The committee relied on new evidence to find the directors not responsible for the nearly $14,000 that was missing. This new evidence relied on the word of 14-year old Udney Penniman, who testified that Henshaw’s son had told him he had found a box in a cupboard in his home containing between $13,000 and $14,000.
Why would Penniman make up such a story? Perhaps, Degree suggested, because Penniman’s father, Jabez, was overdue repaying a loan from the Middlebury bank. So why would the House committee members believe the story? Could it be because it conveniently got their boss, and two other prominent Vermonters, off the hook?

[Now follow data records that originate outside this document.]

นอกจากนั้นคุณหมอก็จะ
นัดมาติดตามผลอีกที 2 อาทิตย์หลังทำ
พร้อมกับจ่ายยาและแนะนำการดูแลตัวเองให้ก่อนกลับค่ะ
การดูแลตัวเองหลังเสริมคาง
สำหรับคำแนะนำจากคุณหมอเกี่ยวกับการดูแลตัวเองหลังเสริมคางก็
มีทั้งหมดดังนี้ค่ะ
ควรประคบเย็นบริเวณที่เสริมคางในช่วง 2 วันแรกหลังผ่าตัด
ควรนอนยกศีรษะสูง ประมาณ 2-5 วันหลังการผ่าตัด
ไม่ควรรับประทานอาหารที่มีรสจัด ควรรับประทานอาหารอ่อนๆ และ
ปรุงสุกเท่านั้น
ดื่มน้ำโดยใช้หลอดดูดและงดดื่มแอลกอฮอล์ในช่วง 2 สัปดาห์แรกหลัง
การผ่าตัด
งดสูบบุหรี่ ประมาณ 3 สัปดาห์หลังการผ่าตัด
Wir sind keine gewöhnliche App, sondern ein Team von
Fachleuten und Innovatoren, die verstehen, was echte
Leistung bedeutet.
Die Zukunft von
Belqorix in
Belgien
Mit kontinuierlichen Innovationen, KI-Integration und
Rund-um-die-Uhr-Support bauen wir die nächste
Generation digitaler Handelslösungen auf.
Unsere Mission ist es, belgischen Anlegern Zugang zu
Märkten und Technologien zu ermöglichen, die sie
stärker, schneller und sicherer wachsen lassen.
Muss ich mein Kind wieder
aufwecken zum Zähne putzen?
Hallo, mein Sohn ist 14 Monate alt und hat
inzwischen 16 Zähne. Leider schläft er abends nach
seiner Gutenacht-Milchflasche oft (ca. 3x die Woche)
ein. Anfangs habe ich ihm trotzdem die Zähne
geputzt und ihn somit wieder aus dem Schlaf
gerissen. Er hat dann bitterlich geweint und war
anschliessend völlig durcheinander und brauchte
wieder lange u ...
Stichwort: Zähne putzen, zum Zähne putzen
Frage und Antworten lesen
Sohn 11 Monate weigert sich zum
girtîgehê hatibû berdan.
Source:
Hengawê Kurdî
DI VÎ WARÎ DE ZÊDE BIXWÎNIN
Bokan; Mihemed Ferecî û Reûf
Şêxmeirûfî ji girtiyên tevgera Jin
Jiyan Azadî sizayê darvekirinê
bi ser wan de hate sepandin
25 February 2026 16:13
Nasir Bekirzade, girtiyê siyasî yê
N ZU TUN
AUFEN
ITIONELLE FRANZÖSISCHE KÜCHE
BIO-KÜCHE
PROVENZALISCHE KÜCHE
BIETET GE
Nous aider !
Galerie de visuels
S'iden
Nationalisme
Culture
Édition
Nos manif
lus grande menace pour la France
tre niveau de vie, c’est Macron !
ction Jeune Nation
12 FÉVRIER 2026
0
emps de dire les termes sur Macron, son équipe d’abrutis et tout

The banking scandal failed to derail the careers of Chipman and Seymour. Chipman was soon elected to Congress, and after his congressional career, he returned to Vermont to help create the state Senate. (Up to that point, Vermont’s legislative branch had only a single chamber.)
Seymour remained a wealthy lawyer, and was eventually elected to the U.S. Senate.
Only Willard struggled after the scandal. He still owed nearly $3,000 of a loan he had secured from the bank. Having already given up his medical practice, he was unemployed, with little way to earn back the money.
Consequently, his wife, Emma, a former teacher, had to return to work. She soon founded the Troy Female Seminary in New York State (now the Emma Willard School) and became a pioneer in girls’ education.
So at least one good thing came out of Vermont’s sordid banking affair.